EXTRACT PROVIDED:

┌────────

This should be distinguished from a different type of research, which is common especially in [Dutch] psychology and which sometimes also uses statistical tests, namely material-exploration. Although assumptions and hypotheses, or at least expectations about the associations that may be present in the data, play a role here as well, the material has not been obtained specifically and has not been processed specifically as concerns the testing of one or more hypotheses that have been precisely postulated in advance. Instead, the attitude of the researcher is: “This is interesting material; let us see what we can find.” With this attitude one tries to trace associations [e.g., validities]; possible differences between subgroups, and the like. The general intention, i.e. the research topic, was probably determined beforehand, but applicable processing steps are in many respects subject to ad hoc decisions. Perhaps qualitative data are judged, categorized, coded, and perhaps scaled; differences between classes are decided upon “as suitable as possible”; perhaps different scoring methods are tried along-side each other; and also the selection of the associations that are researched and tested for significance happens partly ad-hoc, depending on whether “something appears to be there”, connected to the interpretation or extension of data that have already been processed.

When we pit the two types so sharply against each other it is not difficult to see that the second type has a character completely different from the first: it does not so much serve the testing of hypotheses as it serves hypothesis-generation, perhaps theory-generation — or perhaps only the interpretation of the available material itself…

Now back to our Paxil  Study 329 Continuation Phase paper. I’m not even going to try to summarize it because fellow author David Healy has done such a good job in Study 329 Continuation Phase. He and Jo Le Noury have a collective knack for looking at adverse event data. We did find some things after all, in spite of the drop-out rate – primarily by looking closely at the timing and various states of medication use. So look over the paper and be sure to read David’s posts, the one today and the one coming next week, for the details of what we found. Some pretty interesting Material Explorations in my book. Here’s another graphic and the abstract:

Study 329 continuation phase: Safety and efficacy of paroxetine and imipramine in extended treatment of adolescent major depression

by Le Noury, Joanna; Nardo, John M; Healy, David; Jureidini, Jon; Raven, Melissa; Tufanaru, Catalin; and Abi-Jaoude, Elia.

International Journal of Risk & Safety in Medicine. 2016 28[3]:143-161.

└────────

WHAT YOU SHOULD DO:
Answer these questions from the excerpt on material-exploration:
(a) In which country's psychology does the excerpt say material-exploration is especially common?
(b) What does the excerpt say the second type of research serves instead of testing hypotheses?
(c) In which journal and year was the Study 329 continuation phase paper published?

Collected data:
┌────────

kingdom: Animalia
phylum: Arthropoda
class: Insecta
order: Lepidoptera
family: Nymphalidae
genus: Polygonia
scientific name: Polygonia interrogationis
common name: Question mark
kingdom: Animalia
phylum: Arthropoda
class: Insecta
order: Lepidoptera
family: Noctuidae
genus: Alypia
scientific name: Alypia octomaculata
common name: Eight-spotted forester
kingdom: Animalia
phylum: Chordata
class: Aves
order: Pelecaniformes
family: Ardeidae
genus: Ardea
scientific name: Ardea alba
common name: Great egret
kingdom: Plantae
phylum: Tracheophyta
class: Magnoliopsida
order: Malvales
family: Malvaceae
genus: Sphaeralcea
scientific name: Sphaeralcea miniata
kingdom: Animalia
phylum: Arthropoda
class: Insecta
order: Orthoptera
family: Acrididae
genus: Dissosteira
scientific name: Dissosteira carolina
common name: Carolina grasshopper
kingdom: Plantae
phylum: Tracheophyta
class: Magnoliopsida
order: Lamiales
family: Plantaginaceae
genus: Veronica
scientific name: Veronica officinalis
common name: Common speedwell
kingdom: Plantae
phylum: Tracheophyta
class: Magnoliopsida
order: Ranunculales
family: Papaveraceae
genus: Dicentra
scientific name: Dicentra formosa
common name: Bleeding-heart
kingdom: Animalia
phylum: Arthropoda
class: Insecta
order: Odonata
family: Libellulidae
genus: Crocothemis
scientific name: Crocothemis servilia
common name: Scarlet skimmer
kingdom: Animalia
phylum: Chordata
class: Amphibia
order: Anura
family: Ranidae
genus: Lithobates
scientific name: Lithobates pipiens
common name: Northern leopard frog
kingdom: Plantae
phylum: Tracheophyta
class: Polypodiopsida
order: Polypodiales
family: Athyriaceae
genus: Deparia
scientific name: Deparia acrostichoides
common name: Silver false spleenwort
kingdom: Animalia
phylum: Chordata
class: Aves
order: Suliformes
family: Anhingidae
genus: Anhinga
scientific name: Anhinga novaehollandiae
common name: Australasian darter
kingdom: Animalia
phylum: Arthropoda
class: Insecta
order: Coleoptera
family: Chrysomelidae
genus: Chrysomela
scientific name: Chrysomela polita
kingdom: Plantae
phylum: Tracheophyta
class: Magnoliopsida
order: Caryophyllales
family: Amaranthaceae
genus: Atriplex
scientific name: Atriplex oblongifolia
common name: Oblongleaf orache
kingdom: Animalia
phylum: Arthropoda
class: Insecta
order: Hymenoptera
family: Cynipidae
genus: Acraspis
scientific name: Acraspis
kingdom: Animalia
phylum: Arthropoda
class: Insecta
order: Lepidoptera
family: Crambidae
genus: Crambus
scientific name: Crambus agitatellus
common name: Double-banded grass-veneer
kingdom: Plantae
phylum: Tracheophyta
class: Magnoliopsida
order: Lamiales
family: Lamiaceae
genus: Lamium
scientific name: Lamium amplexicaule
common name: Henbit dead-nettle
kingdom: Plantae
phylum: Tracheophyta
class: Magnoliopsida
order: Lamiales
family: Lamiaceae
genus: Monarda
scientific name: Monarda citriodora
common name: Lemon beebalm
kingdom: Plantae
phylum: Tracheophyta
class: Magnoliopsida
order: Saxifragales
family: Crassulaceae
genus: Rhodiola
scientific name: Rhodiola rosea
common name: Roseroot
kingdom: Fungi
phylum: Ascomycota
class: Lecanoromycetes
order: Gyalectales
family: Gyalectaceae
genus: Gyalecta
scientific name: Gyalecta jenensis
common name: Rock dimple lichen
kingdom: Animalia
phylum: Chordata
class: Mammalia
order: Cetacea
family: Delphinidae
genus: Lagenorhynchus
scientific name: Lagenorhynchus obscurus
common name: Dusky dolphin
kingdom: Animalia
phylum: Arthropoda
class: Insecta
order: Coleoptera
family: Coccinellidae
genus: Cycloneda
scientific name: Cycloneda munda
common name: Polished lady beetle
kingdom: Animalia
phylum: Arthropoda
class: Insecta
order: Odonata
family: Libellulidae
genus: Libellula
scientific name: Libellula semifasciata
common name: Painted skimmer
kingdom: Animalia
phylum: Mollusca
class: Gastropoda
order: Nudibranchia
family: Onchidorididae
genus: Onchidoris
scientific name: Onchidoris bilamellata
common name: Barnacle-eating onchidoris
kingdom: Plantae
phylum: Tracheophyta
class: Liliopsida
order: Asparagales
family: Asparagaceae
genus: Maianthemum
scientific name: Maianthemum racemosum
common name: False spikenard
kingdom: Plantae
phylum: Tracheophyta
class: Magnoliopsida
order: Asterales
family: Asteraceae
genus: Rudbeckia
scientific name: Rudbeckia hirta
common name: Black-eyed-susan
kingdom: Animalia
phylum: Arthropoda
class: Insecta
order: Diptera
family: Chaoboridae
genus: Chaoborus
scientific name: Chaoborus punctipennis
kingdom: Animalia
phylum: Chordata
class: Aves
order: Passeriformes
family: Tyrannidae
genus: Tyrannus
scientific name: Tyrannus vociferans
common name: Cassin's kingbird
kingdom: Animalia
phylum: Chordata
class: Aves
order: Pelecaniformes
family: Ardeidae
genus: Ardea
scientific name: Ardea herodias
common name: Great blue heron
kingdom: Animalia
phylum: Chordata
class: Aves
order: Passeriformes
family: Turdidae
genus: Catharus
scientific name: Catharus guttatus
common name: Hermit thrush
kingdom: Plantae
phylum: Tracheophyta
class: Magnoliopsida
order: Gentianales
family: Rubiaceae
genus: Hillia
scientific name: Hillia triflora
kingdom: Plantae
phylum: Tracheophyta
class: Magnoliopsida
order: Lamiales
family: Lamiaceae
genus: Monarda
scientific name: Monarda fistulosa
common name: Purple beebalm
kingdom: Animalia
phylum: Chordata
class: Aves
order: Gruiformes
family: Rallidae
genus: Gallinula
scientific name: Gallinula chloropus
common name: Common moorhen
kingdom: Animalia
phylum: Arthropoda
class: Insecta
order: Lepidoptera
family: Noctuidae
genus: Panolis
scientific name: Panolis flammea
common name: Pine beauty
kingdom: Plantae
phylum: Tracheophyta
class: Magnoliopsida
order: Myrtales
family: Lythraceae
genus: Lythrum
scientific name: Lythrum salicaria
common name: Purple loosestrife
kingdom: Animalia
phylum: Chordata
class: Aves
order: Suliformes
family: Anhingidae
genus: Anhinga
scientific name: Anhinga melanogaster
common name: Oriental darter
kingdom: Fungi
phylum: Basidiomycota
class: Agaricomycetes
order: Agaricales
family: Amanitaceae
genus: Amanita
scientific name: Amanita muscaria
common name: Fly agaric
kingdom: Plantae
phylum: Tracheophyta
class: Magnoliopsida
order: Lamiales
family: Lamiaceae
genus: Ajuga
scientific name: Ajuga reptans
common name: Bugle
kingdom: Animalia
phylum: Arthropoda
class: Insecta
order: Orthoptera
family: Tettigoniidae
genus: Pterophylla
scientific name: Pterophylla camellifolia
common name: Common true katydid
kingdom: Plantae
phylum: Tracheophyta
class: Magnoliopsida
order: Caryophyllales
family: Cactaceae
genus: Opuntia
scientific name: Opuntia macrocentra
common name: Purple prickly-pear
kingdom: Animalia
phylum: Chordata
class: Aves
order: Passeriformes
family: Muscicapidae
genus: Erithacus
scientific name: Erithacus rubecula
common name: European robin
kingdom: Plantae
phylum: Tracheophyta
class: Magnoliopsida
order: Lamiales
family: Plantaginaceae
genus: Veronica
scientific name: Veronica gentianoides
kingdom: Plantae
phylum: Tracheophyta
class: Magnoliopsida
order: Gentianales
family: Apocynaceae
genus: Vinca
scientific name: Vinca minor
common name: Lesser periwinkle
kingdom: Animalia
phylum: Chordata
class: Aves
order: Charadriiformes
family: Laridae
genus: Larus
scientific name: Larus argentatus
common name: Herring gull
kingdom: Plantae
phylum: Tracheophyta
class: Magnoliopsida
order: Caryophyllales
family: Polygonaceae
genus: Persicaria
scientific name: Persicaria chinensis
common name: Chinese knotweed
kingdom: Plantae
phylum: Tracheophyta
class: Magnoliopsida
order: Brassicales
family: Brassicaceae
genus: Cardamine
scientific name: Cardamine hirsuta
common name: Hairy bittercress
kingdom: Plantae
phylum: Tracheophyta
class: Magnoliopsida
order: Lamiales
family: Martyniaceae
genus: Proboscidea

└────────

ANSWER:
(a) Dutch psychology.
(b) Hypothesis-generation, perhaps theory-generation, or perhaps only the interpretation of the available material itself.
(c) The International Journal of Risk & Safety in Medicine, in 2016.